もう一つ痛感するのは「韓国の地盤沈下」だ。かつては、日韓が東アジアの2強だったが、今は台湾の方が明らかに強い。
野球が五輪競技でなくなってから、兵役免除などの得点がなくなり、若い世代が野球を選択しなくなったと言う。WBCでも1次ラウンドで手もなく敗れたが、韓国の野球熱が冷めているのではないかと思う。
たまたま韓国でKBOの試合を見ているが、内野守備の大雑把さ、そして大振りはするが、フルスイングができていない打者を観るにつけ、韓国野球は進化していないのではないかと思う。

馬淵監督は「勝利は得るが選手を育てない指導者」として有名だった。NPBで活躍しているのはDeNAの伊藤光などわずかだ。投手を酷使して潰す指導者としても有名だった。バント戦法は功を奏したが、U18に出る選手たちが「バントを武器にする」ことなど考えられない。「勝ちにこだわった結果」だと言えよう。
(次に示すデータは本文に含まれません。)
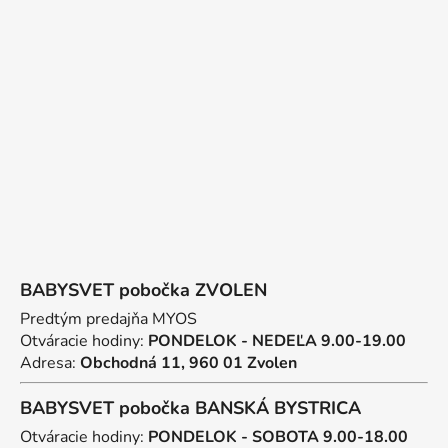
p
ä
t
i
e
BABYSVET pobočka ZVOLEN
Predtým predajňa MYOS
Otváracie hodiny:
PONDELOK - NEDEĽA 9.00-19.00
Adresa:
Obchodná 11, 960 01 Zvolen
BABYSVET pobočka BANSKÁ BYSTRICA
Otváracie hodiny:
PONDELOK - SOBOTA 9.00-18.00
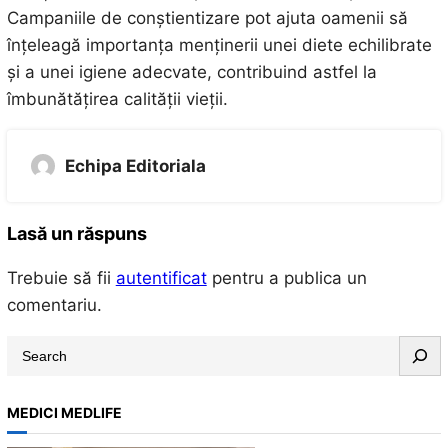
Campaniile de conștientizare pot ajuta oamenii să
înțeleagă importanța menținerii unei diete echilibrate
și a unei igiene adecvate, contribuind astfel la
îmbunătățirea calității vieții.
Echipa Editoriala
Lasă un răspuns
Trebuie să fii
autentificat
pentru a publica un
comentariu.
S
e
a
MEDICI MEDLIFE
r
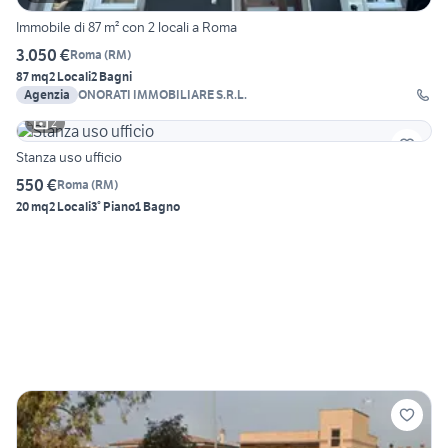
Immobile di 87 m² con 2 locali a Roma
3.050 €
Roma
(
RM
)
87 mq
2 Locali
2 Bagni
Agenzia
ONORATI IMMOBILIARE S.R.L.
2
Stanza uso ufficio
550 €
Roma
(
RM
)
20 mq
2 Locali
3° Piano
1 Bagno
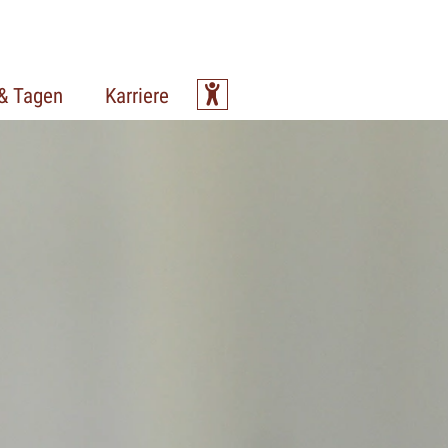
 & Tagen
Karriere

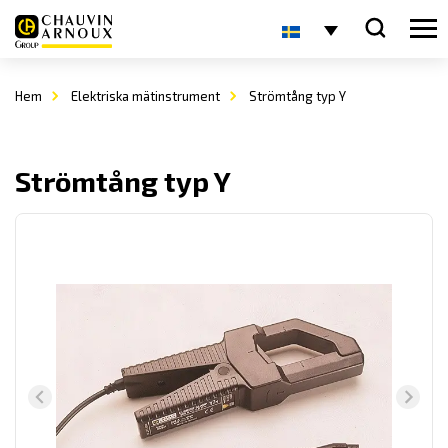
Hem
Elektriska mätinstrument
Strömtång typ Y
Strömtång typ Y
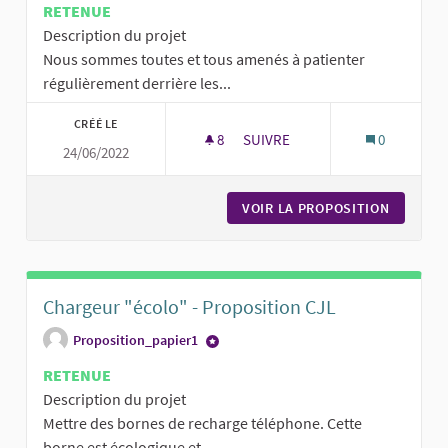
RETENUE
Description du projet
Nous sommes toutes et tous amenés à patienter
régulièrement derrière les...
CRÉÉ LE
8
8 ABONNÉS
SUIVRE
0
24/06/2022
AMÉNAGEMENT PIÉTON DES PA
VOIR LA PROPOSITION
AMÉNAGE
Chargeur "écolo" - Proposition CJL
Proposition_papier1
RETENUE
Description du projet
Mettre des bornes de recharge téléphone. Cette
borne est écologique et...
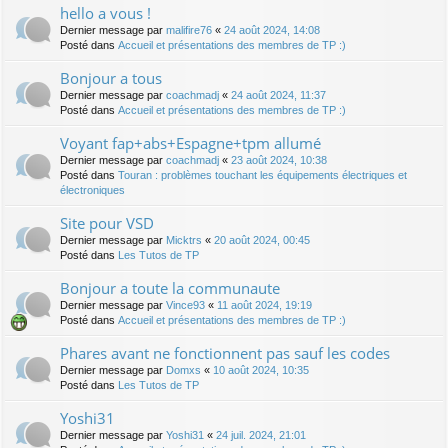
hello a vous !
Dernier message par
malifire76
«
24 août 2024, 14:08
Posté dans
Accueil et présentations des membres de TP :)
Bonjour a tous
Dernier message par
coachmadj
«
24 août 2024, 11:37
Posté dans
Accueil et présentations des membres de TP :)
Voyant fap+abs+Espagne+tpm allumé
Dernier message par
coachmadj
«
23 août 2024, 10:38
Posté dans
Touran : problèmes touchant les équipements électriques et
électroniques
Site pour VSD
Dernier message par
Micktrs
«
20 août 2024, 00:45
Posté dans
Les Tutos de TP
Bonjour a toute la communaute
Dernier message par
Vince93
«
11 août 2024, 19:19
Posté dans
Accueil et présentations des membres de TP :)
Phares avant ne fonctionnent pas sauf les codes
Dernier message par
Domxs
«
10 août 2024, 10:35
Posté dans
Les Tutos de TP
Yoshi31
Dernier message par
Yoshi31
«
24 juil. 2024, 21:01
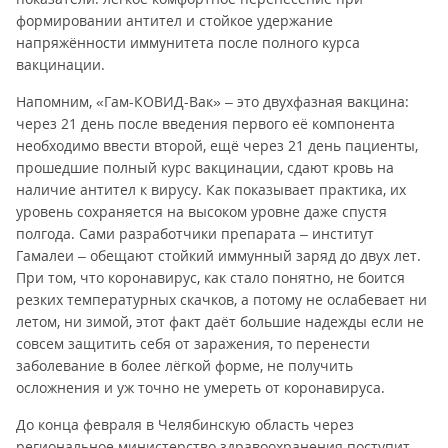
формировании антител и стойкое удержание
напряжённости иммунитета после полного курса
вакцинации.
Напомним, «Гам-КОВИД-Вак» – это двухфазная вакцина:
через 21 день после введения первого её компонента
необходимо ввести второй, ещё через 21 день пациенты,
прошедшие полный курс вакцинации, сдают кровь на
наличие антител к вирусу. Как показывает практика, их
уровень сохраняется на высоком уровне даже спустя
полгода. Сами разработчики препарата – институт
Гамалеи – обещают стойкий иммунный заряд до двух лет.
При том, что коронавирус, как стало понятно, не боится
резких температурных скачков, а потому не ослабевает ни
летом, ни зимой, этот факт даёт большие надежды если не
совсем защитить себя от заражения, то перенести
заболевание в более лёгкой форме, не получить
осложнения и уж точно не умереть от коронавируса.
До конца февраля в Челябинскую область через
региональное министерство здравоохранения поступит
私は2度ほど話をしたことがあるが、私が「球数制限」について取材していると知ると「そりゃ球数制限は大事よ」と言った。そういう世渡りのうまさもあるのだと思う。これでまた「名将」と言われるのだろうが、進歩的な指導者は困惑していると思う。

さらに言えば高校球児のレベルアップがあっただろう。「目的意識をもって団結することができる」その賢さが勝利に結びついたと言える。またここに出ている選手の多くは日常から木製バット、低反発金属バットを使っている。これも良かったのではないか。